- **WORK INSTRUCTION**
Repeat the data exactly, with every line included.
═══ SOURCE MATERIAL
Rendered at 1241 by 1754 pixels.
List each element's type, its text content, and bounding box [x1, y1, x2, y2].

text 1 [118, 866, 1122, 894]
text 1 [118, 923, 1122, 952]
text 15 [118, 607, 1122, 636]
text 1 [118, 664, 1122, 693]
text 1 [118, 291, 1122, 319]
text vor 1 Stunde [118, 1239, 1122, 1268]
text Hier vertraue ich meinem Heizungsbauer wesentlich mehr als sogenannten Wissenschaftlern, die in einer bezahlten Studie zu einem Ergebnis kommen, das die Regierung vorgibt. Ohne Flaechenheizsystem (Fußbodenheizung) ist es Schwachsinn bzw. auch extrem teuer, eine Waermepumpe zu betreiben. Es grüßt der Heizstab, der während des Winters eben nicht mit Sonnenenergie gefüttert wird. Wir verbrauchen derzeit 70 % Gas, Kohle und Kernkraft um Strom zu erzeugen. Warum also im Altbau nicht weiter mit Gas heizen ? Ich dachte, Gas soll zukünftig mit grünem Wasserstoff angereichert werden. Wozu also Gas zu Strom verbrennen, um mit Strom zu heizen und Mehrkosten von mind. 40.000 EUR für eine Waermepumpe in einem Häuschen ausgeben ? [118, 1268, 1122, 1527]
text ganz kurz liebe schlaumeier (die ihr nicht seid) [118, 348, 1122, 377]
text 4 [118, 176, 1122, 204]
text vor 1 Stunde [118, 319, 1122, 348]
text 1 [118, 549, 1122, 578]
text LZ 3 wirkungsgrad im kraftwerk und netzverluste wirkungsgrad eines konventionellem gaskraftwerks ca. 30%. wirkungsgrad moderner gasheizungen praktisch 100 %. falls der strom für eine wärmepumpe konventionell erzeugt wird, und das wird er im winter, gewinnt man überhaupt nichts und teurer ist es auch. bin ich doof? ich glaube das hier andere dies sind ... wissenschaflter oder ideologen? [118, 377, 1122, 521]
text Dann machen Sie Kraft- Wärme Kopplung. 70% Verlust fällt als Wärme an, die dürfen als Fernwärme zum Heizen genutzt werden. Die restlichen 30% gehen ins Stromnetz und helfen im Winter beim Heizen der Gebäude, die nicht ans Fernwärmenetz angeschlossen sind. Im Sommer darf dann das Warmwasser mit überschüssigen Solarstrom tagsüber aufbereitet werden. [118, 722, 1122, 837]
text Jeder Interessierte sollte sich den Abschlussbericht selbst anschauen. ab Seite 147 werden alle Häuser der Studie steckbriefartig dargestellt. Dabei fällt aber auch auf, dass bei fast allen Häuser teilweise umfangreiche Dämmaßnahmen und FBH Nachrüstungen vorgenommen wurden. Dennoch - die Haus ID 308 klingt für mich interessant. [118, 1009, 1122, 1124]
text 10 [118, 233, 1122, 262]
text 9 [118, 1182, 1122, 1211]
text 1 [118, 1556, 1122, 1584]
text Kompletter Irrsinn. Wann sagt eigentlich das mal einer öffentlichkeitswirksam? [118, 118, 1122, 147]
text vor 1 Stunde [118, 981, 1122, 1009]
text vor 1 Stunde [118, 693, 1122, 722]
══════
- **SOLUTION TO THIS EXERCISE**
Rendered at 1241 by 1754 pixels.
List each element's type, its text content, and bounding box [x1, y1, x2, y2].

text 1 [118, 866, 1122, 894]
text 1 [118, 923, 1122, 952]
text 15 [118, 607, 1122, 636]
text 1 [118, 664, 1122, 693]
text 1 [118, 291, 1122, 319]
text vor 1 Stunde [118, 1239, 1122, 1268]
text Hier vertraue ich meinem Heizungsbauer wesentlich mehr als sogenannten Wissenschaftlern, die in einer bezahlten Studie zu einem Ergebnis kommen, das die Regierung vorgibt. Ohne Flaechenheizsystem (Fußbodenheizung) ist es Schwachsinn bzw. auch extrem teuer, eine Waermepumpe zu betreiben. Es grüßt der Heizstab, der während des Winters eben nicht mit Sonnenenergie gefüttert wird. Wir verbrauchen derzeit 70 % Gas, Kohle und Kernkraft um Strom zu erzeugen. Warum also im Altbau nicht weiter mit Gas heizen ? Ich dachte, Gas soll zukünftig mit grünem Wasserstoff angereichert werden. Wozu also Gas zu Strom verbrennen, um mit Strom zu heizen und Mehrkosten von mind. 40.000 EUR für eine Waermepumpe in einem Häuschen ausgeben ? [118, 1268, 1122, 1527]
text ganz kurz liebe schlaumeier (die ihr nicht seid) [118, 348, 1122, 377]
text 4 [118, 176, 1122, 204]
text vor 1 Stunde [118, 319, 1122, 348]
text 1 [118, 549, 1122, 578]
text LZ 3 wirkungsgrad im kraftwerk und netzverluste wirkungsgrad eines konventionellem gaskraftwerks ca. 30%. wirkungsgrad moderner gasheizungen praktisch 100 %. falls der strom für eine wärmepumpe konventionell erzeugt wird, und das wird er im winter, gewinnt man überhaupt nichts und teurer ist es auch. bin ich doof? ich glaube das hier andere dies sind ... wissenschaflter oder ideologen? [118, 377, 1122, 521]
text Dann machen Sie Kraft- Wärme Kopplung. 70% Verlust fällt als Wärme an, die dürfen als Fernwärme zum Heizen genutzt werden. Die restlichen 30% gehen ins Stromnetz und helfen im Winter beim Heizen der Gebäude, die nicht ans Fernwärmenetz angeschlossen sind. Im Sommer darf dann das Warmwasser mit überschüssigen Solarstrom tagsüber aufbereitet werden. [118, 722, 1122, 837]
text Jeder Interessierte sollte sich den Abschlussbericht selbst anschauen. ab Seite 147 werden alle Häuser der Studie steckbriefartig dargestellt. Dabei fällt aber auch auf, dass bei fast allen Häuser teilweise umfangreiche Dämmaßnahmen und FBH Nachrüstungen vorgenommen wurden. Dennoch - die Haus ID 308 klingt für mich interessant. [118, 1009, 1122, 1124]
text 10 [118, 233, 1122, 262]
text 9 [118, 1182, 1122, 1211]
text 1 [118, 1556, 1122, 1584]
text Kompletter Irrsinn. Wann sagt eigentlich das mal einer öffentlichkeitswirksam? [118, 118, 1122, 147]
text vor 1 Stunde [118, 981, 1122, 1009]
text vor 1 Stunde [118, 693, 1122, 722]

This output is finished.